• _Task goal_:
Reproduce every row below verbatim, leaving out the pictures.

• _Dataset entries_:
☆ ☆ ☆
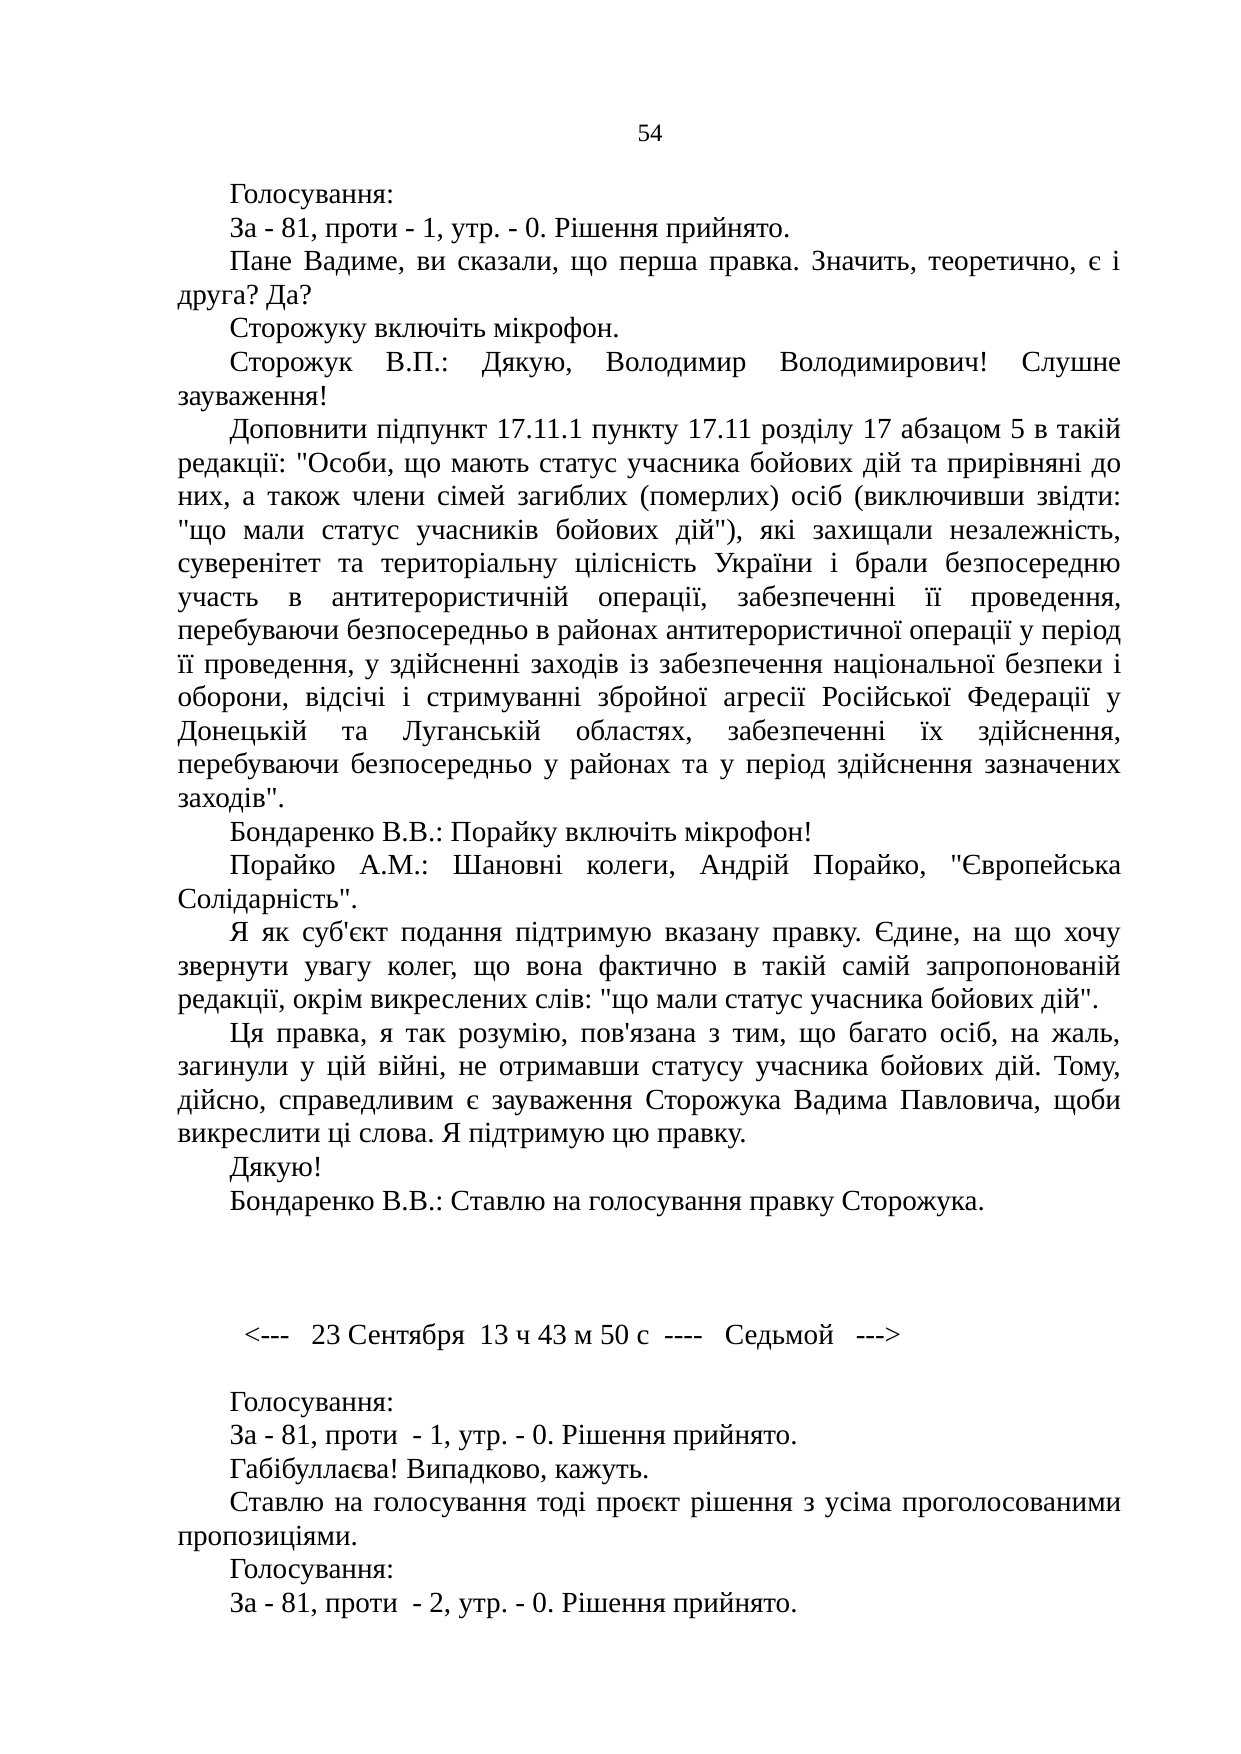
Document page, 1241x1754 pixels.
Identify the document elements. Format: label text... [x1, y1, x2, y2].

text Голосування: [177, 176, 1122, 210]
text Голосування: [177, 1384, 1122, 1417]
text <--- 23 Сентября 13 ч 43 м 50 с ---- Седьмой ---> [177, 1317, 1122, 1350]
text Сторожук В.П.: Дякую, Володимир Володимирович! Слушне зауваження! [177, 344, 1122, 411]
text Ця правка, я так розумію, пов'язана з тим, що багато осіб, на жаль, загинули у цій війні, не отримавши статусу учасника бойових дій. Тому, дійсно, справедливим є зауваження Сторожука Вадима Павловича, щоби викреслити ці слова. Я підтримую цю правку. [177, 1015, 1122, 1149]
text Доповнити підпункт 17.11.1 пункту 17.11 розділу 17 абзацом 5 в такій редакції: "Особи, що мають статус учасника бойових дій та прирівняні до них, а також члени сімей загиблих (померлих) осіб (виключивши звідти: "що мали статус учасників бойових дій"), які захищали незалежність, суверенітет та територіальну цілісність України і брали безпосередню участь в антитерористичній операції, забезпеченні її проведення, перебуваючи безпосередньо в районах антитерористичної операції у період її проведення, у здійсненні заходів із забезпечення національної безпеки і оборони, відсічі і стримуванні збройної агресії Російської Федерації у Донецькій та Луганській областях, забезпеченні їх здійснення, перебуваючи безпосередньо у районах та у період здійснення зазначених заходів". [177, 411, 1122, 814]
text Бондаренко В.В.: Ставлю на голосування правку Сторожука. [177, 1183, 1122, 1216]
text Порайко А.М.: Шановні колеги, Андрій Порайко, "Європейська Солідарність". [177, 847, 1122, 914]
text За - 81, проти - 2, утр. - 0. Рішення прийнято. [177, 1585, 1122, 1619]
text Дякую! [177, 1149, 1122, 1183]
text Габібуллаєва! Випадково, кажуть. [177, 1451, 1122, 1484]
text Сторожуку включіть мікрофон. [177, 311, 1122, 344]
text Я як суб'єкт подання підтримую вказану правку. Єдине, на що хочу звернути увагу колег, що вона фактично в такій самій запропонованій редакції, окрім викреслених слів: "що мали статус учасника бойових дій". [177, 914, 1122, 1015]
text Голосування: [177, 1552, 1122, 1585]
text Бондаренко В.В.: Порайку включіть мікрофон! [177, 814, 1122, 847]
text За - 81, проти - 1, утр. - 0. Рішення прийнято. [177, 210, 1122, 243]
text За - 81, проти - 1, утр. - 0. Рішення прийнято. [177, 1417, 1122, 1451]
text Пане Вадиме, ви сказали, що перша правка. Значить, теоретично, є і друга? Да? [177, 243, 1122, 311]
text Ставлю на голосування тоді проєкт рішення з усіма проголосованими пропозиціями. [177, 1484, 1122, 1552]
☆ ☆ ☆
• _Answer to this exercise_:
Document page, 1241x1754 pixels.
Identify the document elements. Format: label text... [x1, y1, x2, y2].

text Голосування: [177, 176, 1122, 210]
text Голосування: [177, 1384, 1122, 1417]
text <--- 23 Сентября 13 ч 43 м 50 с ---- Седьмой ---> [177, 1317, 1122, 1350]
text Сторожук В.П.: Дякую, Володимир Володимирович! Слушне зауваження! [177, 344, 1122, 411]
text Ця правка, я так розумію, пов'язана з тим, що багато осіб, на жаль, загинули у цій війні, не отримавши статусу учасника бойових дій. Тому, дійсно, справедливим є зауваження Сторожука Вадима Павловича, щоби викреслити ці слова. Я підтримую цю правку. [177, 1015, 1122, 1149]
text Доповнити підпункт 17.11.1 пункту 17.11 розділу 17 абзацом 5 в такій редакції: "Особи, що мають статус учасника бойових дій та прирівняні до них, а також члени сімей загиблих (померлих) осіб (виключивши звідти: "що мали статус учасників бойових дій"), які захищали незалежність, суверенітет та територіальну цілісність України і брали безпосередню участь в антитерористичній операції, забезпеченні її проведення, перебуваючи безпосередньо в районах антитерористичної операції у період її проведення, у здійсненні заходів із забезпечення національної безпеки і оборони, відсічі і стримуванні збройної агресії Російської Федерації у Донецькій та Луганській областях, забезпеченні їх здійснення, перебуваючи безпосередньо у районах та у період здійснення зазначених заходів". [177, 411, 1122, 814]
text Бондаренко В.В.: Ставлю на голосування правку Сторожука. [177, 1183, 1122, 1216]
text Порайко А.М.: Шановні колеги, Андрій Порайко, "Європейська Солідарність". [177, 847, 1122, 914]
text За - 81, проти - 2, утр. - 0. Рішення прийнято. [177, 1585, 1122, 1619]
text Дякую! [177, 1149, 1122, 1183]
text Габібуллаєва! Випадково, кажуть. [177, 1451, 1122, 1484]
text Сторожуку включіть мікрофон. [177, 311, 1122, 344]
text Я як суб'єкт подання підтримую вказану правку. Єдине, на що хочу звернути увагу колег, що вона фактично в такій самій запропонованій редакції, окрім викреслених слів: "що мали статус учасника бойових дій". [177, 914, 1122, 1015]
text Голосування: [177, 1552, 1122, 1585]
text Бондаренко В.В.: Порайку включіть мікрофон! [177, 814, 1122, 847]
text За - 81, проти - 1, утр. - 0. Рішення прийнято. [177, 210, 1122, 243]
text За - 81, проти - 1, утр. - 0. Рішення прийнято. [177, 1417, 1122, 1451]
text Пане Вадиме, ви сказали, що перша правка. Значить, теоретично, є і друга? Да? [177, 243, 1122, 311]
text Ставлю на голосування тоді проєкт рішення з усіма проголосованими пропозиціями. [177, 1484, 1122, 1552]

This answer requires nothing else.